The valve control cam arrangement is now described with reference to FIGS. 3, 4, and 5. Only a representative portion of the cam periphery is shown developed in FIG. 4. The cams have pockets and ramps to compel the crosshead pin to move along a specific path when it moves between up and down travel limits. The cams shown have eight upper pockets 5n on forty-five degree spacing. There are four intermediate pockets 5p and four lower pockets 5q, each set equally distributed about the cam periphery. Starting with position 1, one end of crosshead pin 5g is shown in position 1 of the upper pockets 5n. The first downward excursion moves the pin to position 2 of the 5p pockets. The next upward excursion takes the pin to position 3. The next downward excursion moves the pin to position 4 in an intermediate pocket 5p. Positions 5 and 6 follow similarly and the pin can progress endlessly around the serpentine groove. The depth of the intermediate and lower pockets determine the lowest position the poppet can occupy. In this configuration, alternate downward excursions allow the poppet to close the valve. Pressure in the mud stream at the surface will indicate if the valve is closed. To open the valve, the mud flow is manipulated at the surface to allow the pin to make one more up and down excursion.
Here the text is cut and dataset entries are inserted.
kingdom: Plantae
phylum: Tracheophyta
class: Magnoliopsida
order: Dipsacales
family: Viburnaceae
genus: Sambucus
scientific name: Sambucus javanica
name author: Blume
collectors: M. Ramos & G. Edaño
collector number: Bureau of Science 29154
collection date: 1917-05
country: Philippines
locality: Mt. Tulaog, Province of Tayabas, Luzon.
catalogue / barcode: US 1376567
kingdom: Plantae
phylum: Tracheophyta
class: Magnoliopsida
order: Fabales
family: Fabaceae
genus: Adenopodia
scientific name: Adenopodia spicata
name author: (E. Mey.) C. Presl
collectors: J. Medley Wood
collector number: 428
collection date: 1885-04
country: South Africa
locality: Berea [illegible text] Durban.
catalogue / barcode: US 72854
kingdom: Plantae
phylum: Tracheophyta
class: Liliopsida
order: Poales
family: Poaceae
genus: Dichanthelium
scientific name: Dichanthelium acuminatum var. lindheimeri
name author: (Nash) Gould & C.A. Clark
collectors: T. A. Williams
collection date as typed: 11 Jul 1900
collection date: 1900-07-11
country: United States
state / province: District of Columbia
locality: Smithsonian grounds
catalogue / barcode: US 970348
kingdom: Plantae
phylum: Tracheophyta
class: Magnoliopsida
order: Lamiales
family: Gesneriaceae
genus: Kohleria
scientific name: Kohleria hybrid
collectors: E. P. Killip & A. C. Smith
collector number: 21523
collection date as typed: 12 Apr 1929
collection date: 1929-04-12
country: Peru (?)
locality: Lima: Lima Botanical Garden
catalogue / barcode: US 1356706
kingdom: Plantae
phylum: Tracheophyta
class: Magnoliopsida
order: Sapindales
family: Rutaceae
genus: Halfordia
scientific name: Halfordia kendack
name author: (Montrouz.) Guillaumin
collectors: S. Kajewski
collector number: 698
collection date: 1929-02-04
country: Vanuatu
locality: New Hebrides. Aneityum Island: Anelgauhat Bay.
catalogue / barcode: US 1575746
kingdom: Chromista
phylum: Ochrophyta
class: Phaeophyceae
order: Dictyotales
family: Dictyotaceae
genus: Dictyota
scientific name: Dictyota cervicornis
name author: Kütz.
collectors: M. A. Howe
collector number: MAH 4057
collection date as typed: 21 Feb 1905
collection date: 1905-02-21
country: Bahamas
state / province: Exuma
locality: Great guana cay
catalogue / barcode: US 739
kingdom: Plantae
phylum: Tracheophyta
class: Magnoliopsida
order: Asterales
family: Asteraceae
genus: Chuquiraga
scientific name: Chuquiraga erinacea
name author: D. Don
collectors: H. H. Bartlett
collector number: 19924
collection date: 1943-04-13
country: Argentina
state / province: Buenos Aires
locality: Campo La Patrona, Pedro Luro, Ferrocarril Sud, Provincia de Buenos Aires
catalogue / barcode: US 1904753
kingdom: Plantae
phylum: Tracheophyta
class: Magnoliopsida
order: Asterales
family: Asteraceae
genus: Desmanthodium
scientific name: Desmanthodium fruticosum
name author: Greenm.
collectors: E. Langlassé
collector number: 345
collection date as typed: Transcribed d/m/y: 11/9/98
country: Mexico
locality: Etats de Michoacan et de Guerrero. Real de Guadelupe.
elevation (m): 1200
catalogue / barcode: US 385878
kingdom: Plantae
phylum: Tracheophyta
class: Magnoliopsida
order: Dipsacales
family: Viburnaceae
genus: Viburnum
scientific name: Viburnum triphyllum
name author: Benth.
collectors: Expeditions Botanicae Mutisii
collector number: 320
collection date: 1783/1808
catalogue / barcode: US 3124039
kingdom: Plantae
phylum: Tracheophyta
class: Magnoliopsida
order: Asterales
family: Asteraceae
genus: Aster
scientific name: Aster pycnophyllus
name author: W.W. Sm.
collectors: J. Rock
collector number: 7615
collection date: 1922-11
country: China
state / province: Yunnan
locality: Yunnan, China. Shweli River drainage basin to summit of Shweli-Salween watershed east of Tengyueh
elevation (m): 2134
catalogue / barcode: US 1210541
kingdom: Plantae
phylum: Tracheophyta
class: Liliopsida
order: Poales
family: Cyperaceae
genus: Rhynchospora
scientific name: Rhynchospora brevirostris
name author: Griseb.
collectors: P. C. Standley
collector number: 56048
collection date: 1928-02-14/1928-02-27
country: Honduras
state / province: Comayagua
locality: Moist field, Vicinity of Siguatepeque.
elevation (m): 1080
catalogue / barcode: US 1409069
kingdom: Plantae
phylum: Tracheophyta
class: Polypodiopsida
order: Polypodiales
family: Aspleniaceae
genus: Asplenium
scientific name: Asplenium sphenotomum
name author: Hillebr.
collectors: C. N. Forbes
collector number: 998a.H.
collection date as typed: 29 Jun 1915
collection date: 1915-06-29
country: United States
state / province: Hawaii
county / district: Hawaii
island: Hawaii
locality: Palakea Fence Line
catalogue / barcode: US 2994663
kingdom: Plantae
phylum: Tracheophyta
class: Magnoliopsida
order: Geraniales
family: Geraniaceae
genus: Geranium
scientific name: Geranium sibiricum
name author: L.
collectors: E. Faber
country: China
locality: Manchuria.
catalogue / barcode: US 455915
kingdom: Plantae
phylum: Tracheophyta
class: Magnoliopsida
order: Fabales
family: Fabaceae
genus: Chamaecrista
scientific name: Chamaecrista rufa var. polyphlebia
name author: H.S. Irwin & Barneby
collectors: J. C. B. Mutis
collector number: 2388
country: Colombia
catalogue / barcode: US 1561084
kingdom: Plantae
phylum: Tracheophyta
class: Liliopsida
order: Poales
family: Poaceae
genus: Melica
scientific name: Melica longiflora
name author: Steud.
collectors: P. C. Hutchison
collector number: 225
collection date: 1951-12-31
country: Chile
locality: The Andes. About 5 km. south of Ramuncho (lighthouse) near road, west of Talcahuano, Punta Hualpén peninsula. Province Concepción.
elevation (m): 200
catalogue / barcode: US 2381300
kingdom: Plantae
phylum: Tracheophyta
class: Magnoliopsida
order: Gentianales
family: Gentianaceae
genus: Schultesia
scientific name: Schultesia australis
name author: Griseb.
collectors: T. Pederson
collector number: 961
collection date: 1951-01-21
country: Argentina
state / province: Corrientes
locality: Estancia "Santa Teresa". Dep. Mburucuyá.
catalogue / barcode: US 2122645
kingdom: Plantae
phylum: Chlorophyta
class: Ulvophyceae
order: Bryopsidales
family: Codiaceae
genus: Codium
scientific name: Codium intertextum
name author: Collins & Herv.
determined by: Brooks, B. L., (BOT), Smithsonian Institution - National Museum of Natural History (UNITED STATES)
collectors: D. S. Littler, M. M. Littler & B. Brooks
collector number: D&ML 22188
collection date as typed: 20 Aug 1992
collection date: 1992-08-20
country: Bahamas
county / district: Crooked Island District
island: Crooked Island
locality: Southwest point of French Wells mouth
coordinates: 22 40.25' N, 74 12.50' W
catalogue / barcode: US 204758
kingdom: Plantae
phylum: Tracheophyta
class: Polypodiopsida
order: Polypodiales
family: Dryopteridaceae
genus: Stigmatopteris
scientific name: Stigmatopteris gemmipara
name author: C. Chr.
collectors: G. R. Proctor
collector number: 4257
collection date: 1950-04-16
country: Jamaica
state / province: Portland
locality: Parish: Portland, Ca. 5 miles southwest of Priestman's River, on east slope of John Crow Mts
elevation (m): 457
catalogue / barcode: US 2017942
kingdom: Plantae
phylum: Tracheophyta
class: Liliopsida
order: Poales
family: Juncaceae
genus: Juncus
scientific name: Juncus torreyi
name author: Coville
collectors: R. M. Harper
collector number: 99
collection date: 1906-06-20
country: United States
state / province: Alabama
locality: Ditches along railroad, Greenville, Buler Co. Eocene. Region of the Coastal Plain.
Referring to FIG. 3, the fluid entrains poppet 5e, which is larger than the body 5a, and will move it to engage the seat 2v as shown if the carrier shaft 5d is permitted to travel that far. The reduced bore continues as 2u. The valve is shown in the closed state with dashed lines showing the fully open valve position to which the poppet is urged when fluid flow is reduced. Shaft 5d has crosshead pin 5g which is shown urged into pocket 5q (position 2) of the serpentine groove 5f as shown in FIG. 4. The open position shown in dashed lines results from the force of spring 5h moving the cross head pin upward to position 3 in one of the pockets 5n.

By design choice the pockets can be distributed in a variety of series, such as two or more lower pockets between each intermediate pocket. Likewise, a plurality of intermediate pockets can be placed between the lower pockets. The purpose to be served, in the expected drilling situation, dictates such distributions.

The valve poppet 5e is shown to engage the seat 2v. By design choice, the by-pass effect of channel 5k can be achieved by making the poppet smaller than the diameter of the restriction cooperating with the poppet and allowing fluid to by-pass between poppet and restriction. The upper end of the poppet can still be large enough to produce entrainment with the fluid stream. Such arrangements are anticipated by and are within the scope of the claims.

In FIG. 5 it can be seen that most elements are generally cylindrical. The cams (not shown in FIG. 5) are generally cylindrical is cross section.

From the foregoing, it will be seen that this invention is one well adapted to attain all of the ends and objects hereinabove set forth, together with other advantages which are obvious and which are inherent to the apparatus.

It will be understood that certain features and sub-combinations are of utility and may be employed without reference to other features and sub-combinations. This is contemplated by and is within the scope of the claims.

As many possible embodiments may be made of the apparatus of this invention without departing from the scope thereof, it is to be understood that all matter herein set forth or shown in the accompanying drawings is to be interpreted as illustrative and not in a limiting sense.